AutoCanada Inc. reported a net loss of $20.1 million in the second quarter as the COVID-19 pandemic sent the dealer group’s retail sales plummeting in April and May, offsetting gains made in Canada in June as stores re-opened.
The loss compares with a $3.5-million loss in the second quarter of 2019. Revenue plunged 23 per cent from a year earlier to $727.4 million as the company sold 15,094 vehicles during the quarter, marking a 22-per-cent decline.
Despite the loss, company executives signalled optimism as the dealer group heads into the second half of 2020, citing improving retail sales and margins and reduced debt. Total retail sales in Canada rose 33 per cent from a year earlier in June and 19 per cent in July, a stark contrast with year-over-year decreases of 50 per cent and 25 per cent in April and May.
“We’re better positioned than at any other time in the history of the company to achieve our potential,” Executive Chairman Paul Antony said on a Wednesday call with analysts.
Antony said on the call that AutoCanada would soon unveil a “fully realized Canadian digital retail strategy” aimed at selling used vehicles completely online or through omnichannel platforms. Details were scarce, though Antony said the dealer group would reveal more in the coming months.
Antony said AutoCanada has been studying what new-vehicle groups in the United States, including Lithia Motors and AutoNation, as well as used-vehicle retailers such as Carvana have been doing in the digital space as it prepares to roll out its strategy.
“What we wanted to do was be very disciplined in the way we launch this, understanding that we couldn’t go out and afford to lose $100 million or $1 billion in a year,” he said. “So we’ve spent a lot of time building out a strategy in order to enable us to be able to sell many thousands of additional, incremental used cars.”
AutoCanada undertook a host of cost-reduction initiatives, including job cuts and the deferral of discretionary costs, that will result in “permanent annualized cost savings” of about $10 million. AutoCanada’s net debt fell by $45.8 million from the first quarter of 2020 to $124.2 million at the end of the second quarter.
The company also took advantage of government assistance in Canadian and the United States. In Canada, the company is set to receive $26.2 million from the Canada Emergency Wage Subsidy, designed to help businesses cover employee costs during the pandemic. Half of that was received in the second quarter, and the company expects the rest to arrive in the third.
Its American dealerships in Illinois, meanwhile, received a loan of US$5.4 million ($7.1 million) under the federal government’s Paycheck Protection Program.
AutoCanada also undertook a $20.9-million write-down of its new and used inventory on both sides of the border in an effort to cut down on the days’ supply of vehicle inventory on dealer lots ahead of the rollout of 2021 model year vehicles.
AutoCanada’s Canadian unit recorded a net loss of $13.7 million in the second quarter, compared with $12.8 million in income a year earlier. Revenue dipped 21 per cent to $656.4 million. Total vehicle sales also fell 21 per cent to 13,390 units.
The decline in vehicle sales was driven by a 35-per-cent plunge in new-vehicle sales to 6,855 units sold, offsetting a 1.7 per cent rise in used-vehicle retail sales. New-vehicle retail sales in Canada fell 26 per cent to 6,518 units, while fleet sales plummeted 81 per cent to just 337 units.
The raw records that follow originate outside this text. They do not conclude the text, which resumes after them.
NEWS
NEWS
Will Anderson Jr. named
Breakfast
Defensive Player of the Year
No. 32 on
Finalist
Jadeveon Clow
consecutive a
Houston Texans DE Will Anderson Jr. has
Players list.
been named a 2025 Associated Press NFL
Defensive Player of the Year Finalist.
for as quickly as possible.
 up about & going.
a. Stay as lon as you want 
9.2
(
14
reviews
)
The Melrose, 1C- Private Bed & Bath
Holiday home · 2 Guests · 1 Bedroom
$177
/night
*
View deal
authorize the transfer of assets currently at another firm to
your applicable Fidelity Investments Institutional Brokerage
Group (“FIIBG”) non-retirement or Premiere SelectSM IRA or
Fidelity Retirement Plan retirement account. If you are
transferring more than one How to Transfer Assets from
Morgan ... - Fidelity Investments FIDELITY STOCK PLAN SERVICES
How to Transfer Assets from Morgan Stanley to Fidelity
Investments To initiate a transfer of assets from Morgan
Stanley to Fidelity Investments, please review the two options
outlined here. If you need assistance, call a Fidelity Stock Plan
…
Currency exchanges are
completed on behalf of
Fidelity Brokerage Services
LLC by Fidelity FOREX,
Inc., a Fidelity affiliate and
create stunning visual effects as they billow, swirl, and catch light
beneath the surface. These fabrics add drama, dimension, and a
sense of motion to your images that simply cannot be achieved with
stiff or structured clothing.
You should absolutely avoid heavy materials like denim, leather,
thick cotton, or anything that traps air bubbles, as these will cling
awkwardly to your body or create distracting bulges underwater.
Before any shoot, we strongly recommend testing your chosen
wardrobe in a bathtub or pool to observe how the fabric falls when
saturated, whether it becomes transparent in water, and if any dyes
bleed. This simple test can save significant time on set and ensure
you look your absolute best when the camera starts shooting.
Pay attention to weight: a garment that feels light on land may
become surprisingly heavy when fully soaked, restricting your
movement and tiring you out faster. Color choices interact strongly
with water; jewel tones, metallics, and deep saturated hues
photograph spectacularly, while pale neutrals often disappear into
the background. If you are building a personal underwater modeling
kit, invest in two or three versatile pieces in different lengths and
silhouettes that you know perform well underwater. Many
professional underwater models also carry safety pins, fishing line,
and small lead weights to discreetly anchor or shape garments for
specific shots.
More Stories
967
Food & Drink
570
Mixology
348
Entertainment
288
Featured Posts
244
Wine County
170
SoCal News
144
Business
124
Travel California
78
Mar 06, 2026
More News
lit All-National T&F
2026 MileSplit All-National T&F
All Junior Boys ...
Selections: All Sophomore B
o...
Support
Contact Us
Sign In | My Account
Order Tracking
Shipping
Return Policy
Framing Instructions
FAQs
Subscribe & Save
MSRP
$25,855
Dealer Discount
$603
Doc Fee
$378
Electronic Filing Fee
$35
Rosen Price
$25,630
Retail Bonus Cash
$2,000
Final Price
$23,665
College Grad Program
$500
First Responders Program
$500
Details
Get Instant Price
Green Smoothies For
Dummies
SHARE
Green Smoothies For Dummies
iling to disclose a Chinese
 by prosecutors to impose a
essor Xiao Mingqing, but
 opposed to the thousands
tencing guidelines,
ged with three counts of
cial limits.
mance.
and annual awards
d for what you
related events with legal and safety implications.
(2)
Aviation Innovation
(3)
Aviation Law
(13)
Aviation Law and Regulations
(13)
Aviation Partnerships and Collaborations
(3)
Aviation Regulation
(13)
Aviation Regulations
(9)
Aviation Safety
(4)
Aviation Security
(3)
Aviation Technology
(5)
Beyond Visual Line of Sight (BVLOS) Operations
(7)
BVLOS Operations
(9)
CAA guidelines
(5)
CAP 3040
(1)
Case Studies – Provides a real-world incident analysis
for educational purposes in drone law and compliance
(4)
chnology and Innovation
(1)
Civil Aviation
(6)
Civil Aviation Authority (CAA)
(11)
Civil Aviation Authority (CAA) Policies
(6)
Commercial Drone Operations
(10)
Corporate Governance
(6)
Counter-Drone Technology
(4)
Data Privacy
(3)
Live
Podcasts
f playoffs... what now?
AutoCanada’s U.S. unit, long a drag on the company’s finances, recorded a net loss of $6.4 million, an improvement from a $16.3-million loss in the second quarter of 2019. Revenue fell 39 percent from a year earlier to $71.1 million as vehicles sold declined 28 per cent to 1,704 units.
New-vehicle sales in the U.S. dropped 35 per cent to 1,011 units,. Used-vehicle sales dipped 16 per cent to 693 units.
Across both units, revenue from parts, service and collision repair fell 28 per cent to $90.4 million. Revenue attributed to finance and insurance slipped 3.4 per cent to $40.6 million.
AutoCanada said board member Dennis DesRosiers, a long-time Canadian auto industry analyst, will retire from the Board of Directors effective March 2021, though the company said it will “continue to work with Dennis as a resource to the company.” DesRosiers has been on the board since 2007.